Event-based Visual Vibrometry
Xinyu Zhou · Peiqi Duan · Yeliduosi Xiaokaiti · Chao Xu · Boxin Shi
Visual vibrometry has emerged as a powerful technique for remote acquisition of audio signals and the physical properties of materials. To capture high-frequency vibrations, frame-based visual vibrometry approaches often require a high-speed video camera and bright lighting to compensate for the short exposure time. In this paper, we introduce event-based visual vibrometry, a new high-speed visual vibration sensing method using an event camera. Exploiting the high temporal resolution, dynamic range, and low bandwidth characteristics of event cameras, event-based visual vibrometry achieves high-speed vibration sensing under common lighting conditions with enhanced data efficiency.
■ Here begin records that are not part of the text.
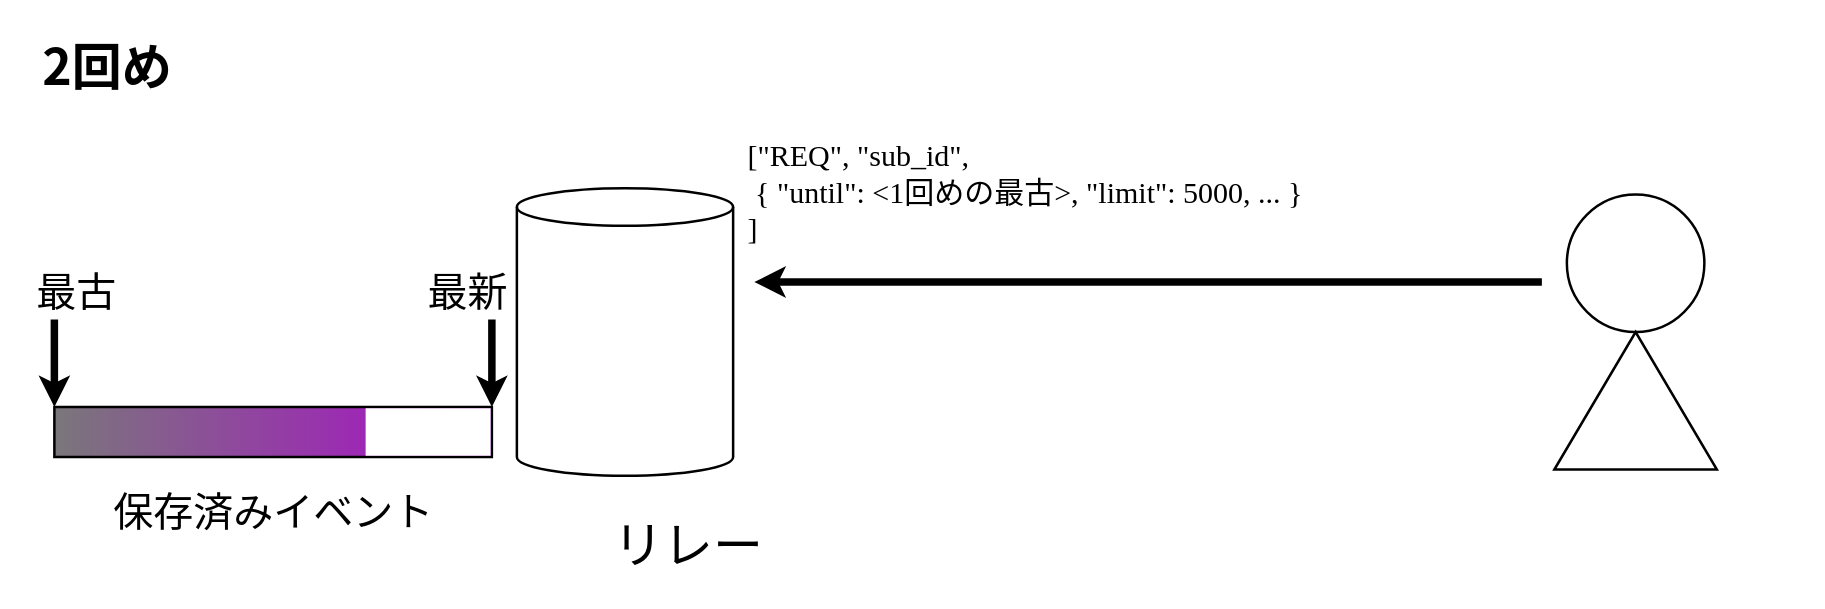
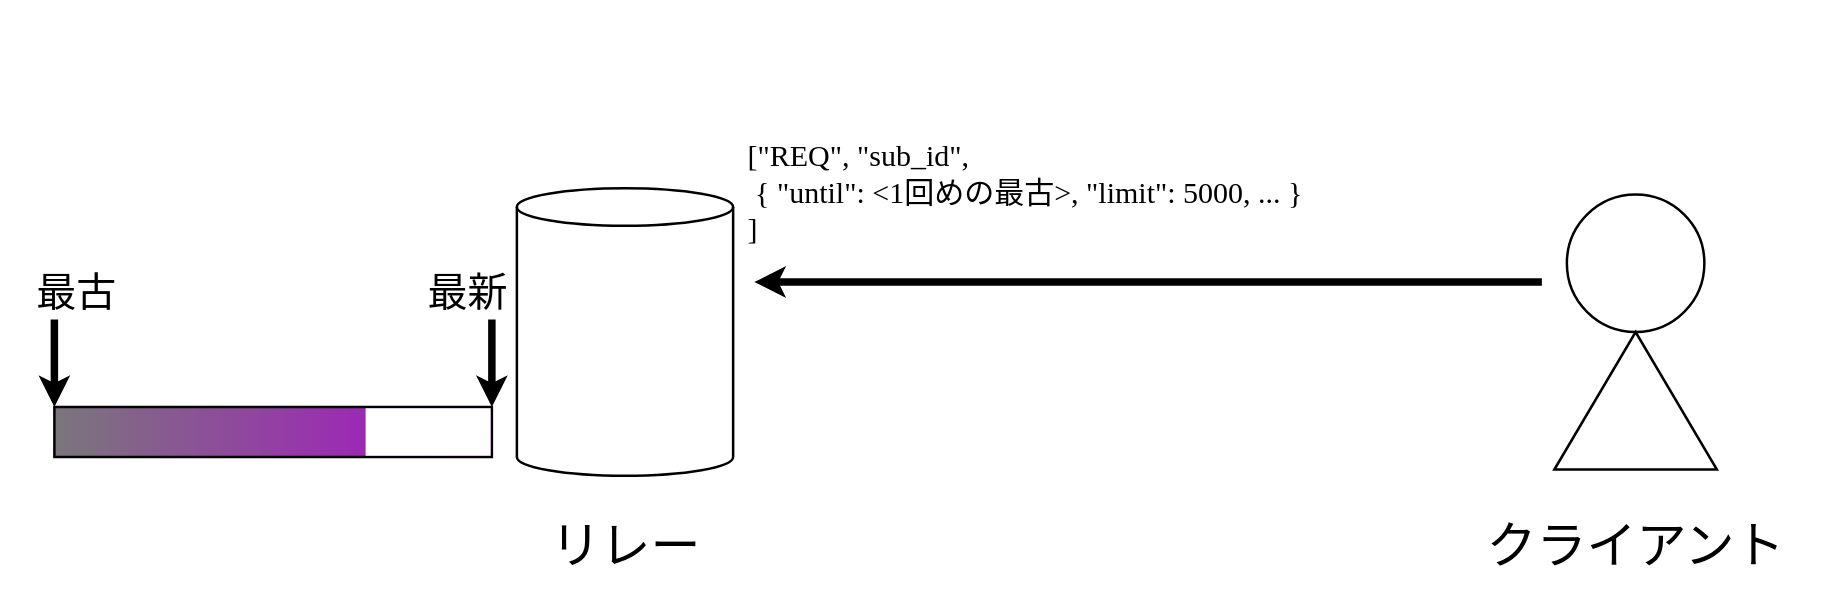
  <mxCell id="0" />
  <mxCell id="1" parent="0" />
  <mxCell id="2" value="" style="shape=cylinder3;whiteSpace=wrap;html=1;boundedLbl=1;backgroundOutline=1;size=15;strokeWidth=2;fontSize=40;fillColor=none;" parent="1" vertex="1"><mxGeometry x="413" y="150" width="173" height="230" as="geometry" /></mxCell>
  <mxCell id="3" value="" style="rounded=0;whiteSpace=wrap;html=1;strokeWidth=2;fontSize=40;fillColor=#AB08CC;gradientColor=#7A777B;gradientDirection=west;" parent="1" vertex="1"><mxGeometry x="43" y="325" width="350" height="40" as="geometry" /></mxCell>
  <mxCell id="4" value="" style="endArrow=classic;html=1;fontSize=40;strokeWidth=6;" parent="1" edge="1"><mxGeometry width="50" height="50" relative="1" as="geometry"><mxPoint x="1233" y="225" as="sourcePoint" /><mxPoint x="603" y="225" as="targetPoint" /></mxGeometry></mxCell>
- <mxCell id="6" value="リレー" style="text;html=1;align=center;verticalAlign=middle;resizable=0;points=[];autosize=1;strokeColor=none;fillColor=none;fontSize=40;strokeWidth=2;" parent="1" vertex="1"><mxGeometry x="479.5" y="405" width="140" height="60" as="geometry" /></mxCell>
+ <mxCell id="5" value="クライアント" style="text;html=1;align=center;verticalAlign=middle;resizable=0;points=[];autosize=1;strokeColor=none;fillColor=none;fontSize=40;strokeWidth=2;" parent="1" vertex="1"><mxGeometry x="1178" y="405" width="260" height="60" as="geometry" /></mxCell>
+ <mxCell id="6" value="リレー" style="text;html=1;align=center;verticalAlign=middle;resizable=0;points=[];autosize=1;strokeColor=none;fillColor=none;fontSize=40;strokeWidth=2;" parent="1" vertex="1"><mxGeometry x="429.5" y="405" width="140" height="60" as="geometry" /></mxCell>
  <mxCell id="7" value="" style="endArrow=classic;html=1;strokeWidth=6;fontSize=40;entryX=0;entryY=0;entryDx=0;entryDy=0;" parent="1" target="3" edge="1"><mxGeometry width="50" height="50" relative="1" as="geometry"><mxPoint x="43" y="255" as="sourcePoint" /><mxPoint x="40" y="285" as="targetPoint" /></mxGeometry></mxCell>
- <mxCell id="8" value="保存済みイベント" style="text;html=1;align=center;verticalAlign=middle;resizable=0;points=[];autosize=1;strokeColor=none;fillColor=none;fontSize=32;strokeWidth=2;" parent="1" vertex="1"><mxGeometry x="78" y="385" width="280" height="50" as="geometry" /></mxCell>
  <mxCell id="9" value="" style="endArrow=classic;html=1;strokeWidth=6;fontSize=40;entryX=1;entryY=0;entryDx=0;entryDy=0;" parent="1" target="3" edge="1"><mxGeometry width="50" height="50" relative="1" as="geometry"><mxPoint x="393" y="255" as="sourcePoint" /><mxPoint x="370" y="305" as="targetPoint" /></mxGeometry></mxCell>
  <mxCell id="10" value="最古" style="text;html=1;align=left;verticalAlign=middle;resizable=0;points=[];autosize=1;strokeColor=none;fillColor=none;fontSize=32;" parent="1" vertex="1"><mxGeometry x="27" y="209" width="90" height="50" as="geometry" /></mxCell>
  <mxCell id="11" value="最新" style="text;html=1;align=right;verticalAlign=middle;resizable=0;points=[];autosize=1;strokeColor=none;fillColor=none;fontSize=32;" parent="1" vertex="1"><mxGeometry x="317" y="209" width="90" height="50" as="geometry" /></mxCell>
  <mxCell id="12" value="[&quot;REQ&quot;, &quot;sub_id&quot;, &lt;br style=&quot;font-size: 24px;&quot;&gt;&amp;nbsp;{ &quot;until&quot;: &amp;lt;1回めの最古&amp;gt;, &quot;limit&quot;: 5000, ... }&lt;br style=&quot;font-size: 24px;&quot;&gt;]" style="text;html=1;align=left;verticalAlign=middle;resizable=0;points=[];autosize=1;strokeColor=none;fillColor=none;fontSize=24;strokeWidth=2;fontFamily=JetBrains Mono;" parent="1" vertex="1"><mxGeometry x="596" y="104" width="680" height="100" as="geometry" /></mxCell>
  <mxCell id="13" value="" style="group" parent="1" vertex="1" connectable="0"><mxGeometry x="1243" y="155" width="130" height="220" as="geometry" /></mxCell>
  <mxCell id="14" value="" style="ellipse;whiteSpace=wrap;html=1;aspect=fixed;fontSize=40;fillColor=none;strokeWidth=2;" parent="13" vertex="1"><mxGeometry x="10" width="110" height="110" as="geometry" /></mxCell>
  <mxCell id="15" value="" style="triangle;whiteSpace=wrap;html=1;fontSize=40;rotation=-90;fillColor=none;strokeWidth=2;" parent="13" vertex="1"><mxGeometry x="10" y="100" width="110" height="130" as="geometry" /></mxCell>
  <mxCell id="16" value="" style="whiteSpace=wrap;html=1;fontSize=20;fillColor=#FFFFFF;strokeColor=none;rotation=0;" parent="1" vertex="1"><mxGeometry x="292" y="326" width="100" height="38" as="geometry" /></mxCell>
- <mxCell id="17" value="2回め" style="text;html=1;align=center;verticalAlign=middle;resizable=0;points=[];autosize=1;strokeColor=none;fillColor=none;fontFamily=Noto Sans CJK JP;fontSize=40;fontStyle=1" parent="1" vertex="1"><mxGeometry x="20" y="20" width="130" height="60" as="geometry" /></mxCell>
Specifically, we leverage a hybrid camera system and propose an event-based subtle motion estimation framework that integrates an optimization-based approach for estimating coarse motion within short time intervals and a neural network to mitigate the inaccuracies in the coarse motion estimation. We demonstrate our method by capturing vibration caused by audio sources and estimating material properties for various objects.